Administration considers whether to allow Shell to resume Arctic oil exploration
The Obama administration is weighing whether to allow Shell to resume drilling in Arctic waters after a series of mishaps halted its controversial oil exploration effort last year. The decision is among the toughest issues faced by new Interior Secretary Sally Jewell, who portrays herself as both an advocate for the environment and a supporter of drilling. Jewell’s predecessor, Ken Salazar, allowed Shell to drill in the Arctic waters north of Alaska last year, only to later say the company “screwed up.” Interior Department spokeswoman Kate Kelly said Wednesday that drilling won’t resume until the agency has confidence that the effort addresses lessons learned. Sean Cockerham reports.
Hood Canal divers proud of giant Pacific octopus habitat
The giant Pacific octopus is one of the most sought-after sights in the sound, where octopus grow larger than anywhere else in the world. Legend has it they can reach 600 pounds, but a typical adult weight is between 100 and 150 pounds, with tentacles that span 15 to 20 feet. They can change color shifting from their usual ruddy complexion to paler hues when they’re scared or stressed. They’re also smart. Scientists say they can learn to open jars, recognize their handlers and memorize routes through mazes. Divers head under the waves in winter for the best octopus-watching conditions of the year. Algal blooms from warmer months have died down, making the water clearer. In the summer when Puget Sound water temperatures are only a few degrees warmer than winter a diver can typically see only five feet. In winter, the view extends to 40 feet. Tristan Baurick reports.
On a recent Wednesday that felt like the first of winter, about a hundred and fifty children—mostly under seven—and their parents gathered at Pier 40, over at West Street and Houston. Their mission: to thank for their service the numerous small riverine creatures that have whispered their secrets to the kids since last spring, and liberate them. The River Project’s tanks needed to be drained and emptied for winter.

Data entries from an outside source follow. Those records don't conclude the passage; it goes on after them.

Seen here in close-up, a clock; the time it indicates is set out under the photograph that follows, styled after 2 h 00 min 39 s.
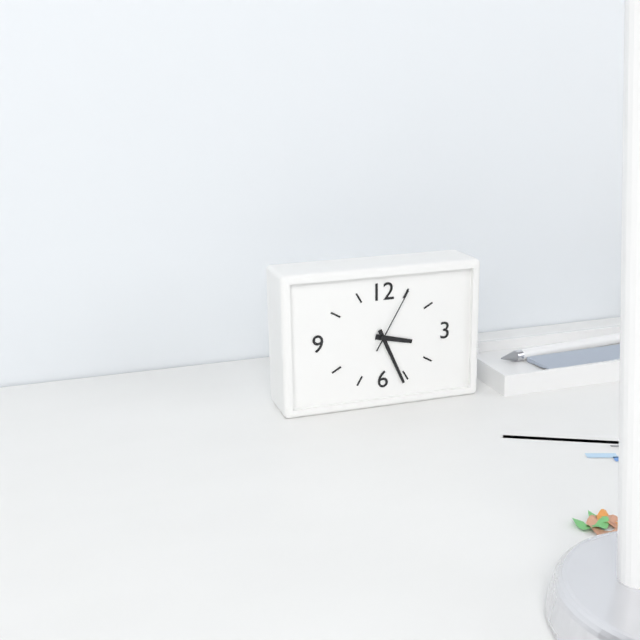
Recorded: 3 h 26 min 05 s
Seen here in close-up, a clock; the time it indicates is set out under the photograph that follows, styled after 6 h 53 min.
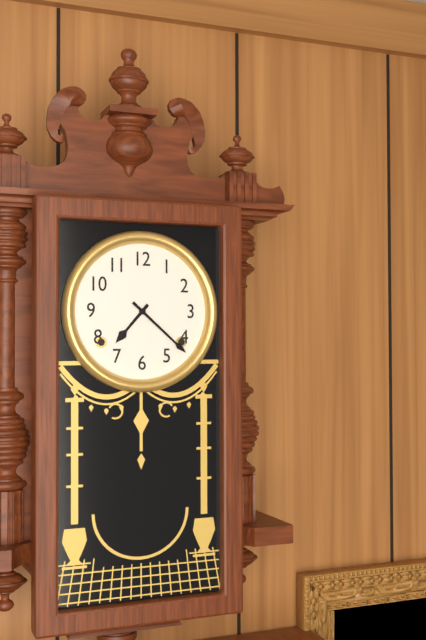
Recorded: 7 h 22 min
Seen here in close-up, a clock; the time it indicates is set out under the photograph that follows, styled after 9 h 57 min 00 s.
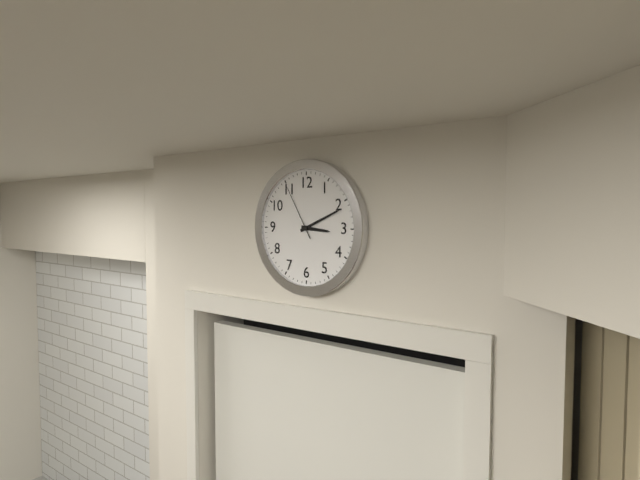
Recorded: 3 h 11 min 55 s
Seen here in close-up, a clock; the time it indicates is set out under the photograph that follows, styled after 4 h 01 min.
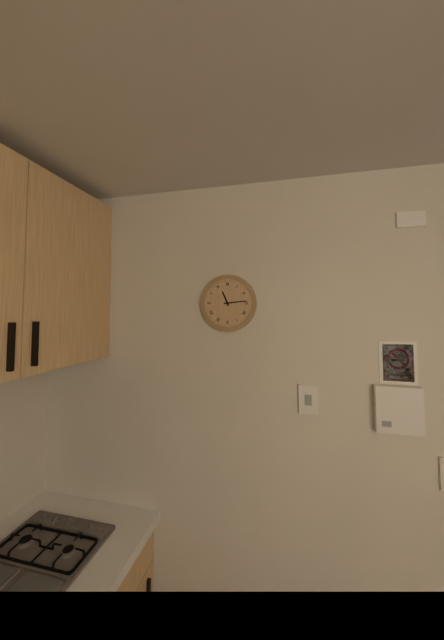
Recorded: 11 h 14 min
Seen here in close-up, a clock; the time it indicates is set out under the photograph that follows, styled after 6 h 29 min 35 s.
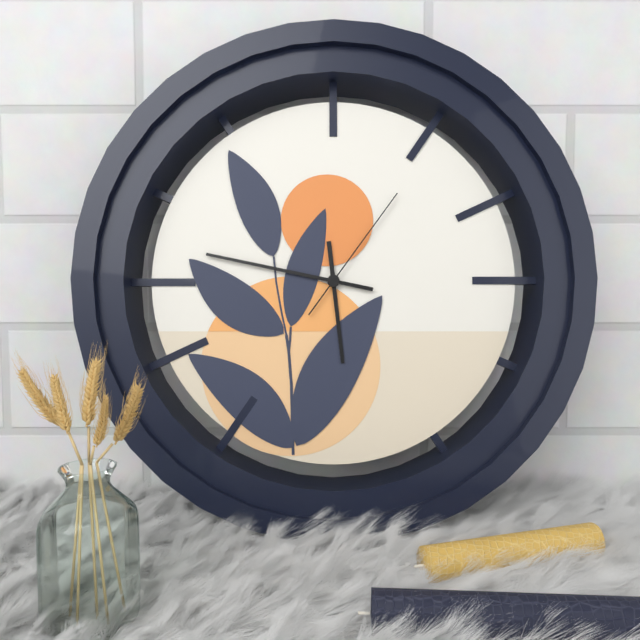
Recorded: 5 h 47 min 06 s
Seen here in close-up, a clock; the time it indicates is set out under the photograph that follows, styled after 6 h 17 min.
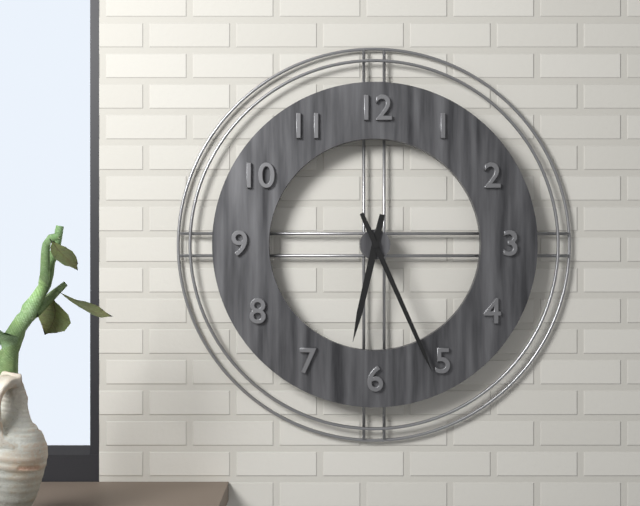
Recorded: 6 h 26 min
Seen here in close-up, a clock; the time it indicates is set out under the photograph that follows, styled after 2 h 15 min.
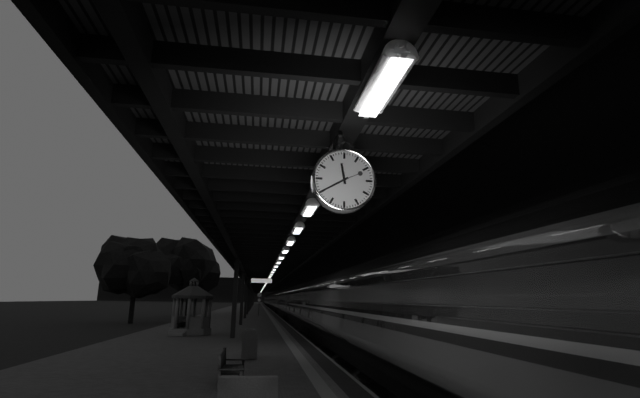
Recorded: 11 h 40 min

Ergo, fishy freedom...The River Project has been introducing children to the Hudson since the late nineteen-eighties. Time brings change. Carl Safina reports.
Now, your tug weather--
WEST ENTRANCE U.S. WATERS STRAIT OF JUAN DE FUCA- 303 AM PST MON DEC 2 2013
SMALL CRAFT ADVISORY IN EFFECT THROUGH LATE TONIGHT
W WIND 15 TO 25 KT...BECOMING N 5 TO 15 KT IN THE AFTERNOON. WIND WAVES 2 TO 4 FT...SUBSIDING TO 1 TO 2 FT IN THE
AFTERNOON. W SWELL 11 FT AT 10 SECONDS. A CHANCE OF SHOWERS.
E WIND 15 TO 25 KT...BECOMING NE 20 TO 30 KT AFTER MIDNIGHT. WIND WAVES 2 TO 4 FT...BUILDING TO 3 TO 6 FT AFTER
MIDNIGHT. W SWELL 9 FT AT 11 SECONDS.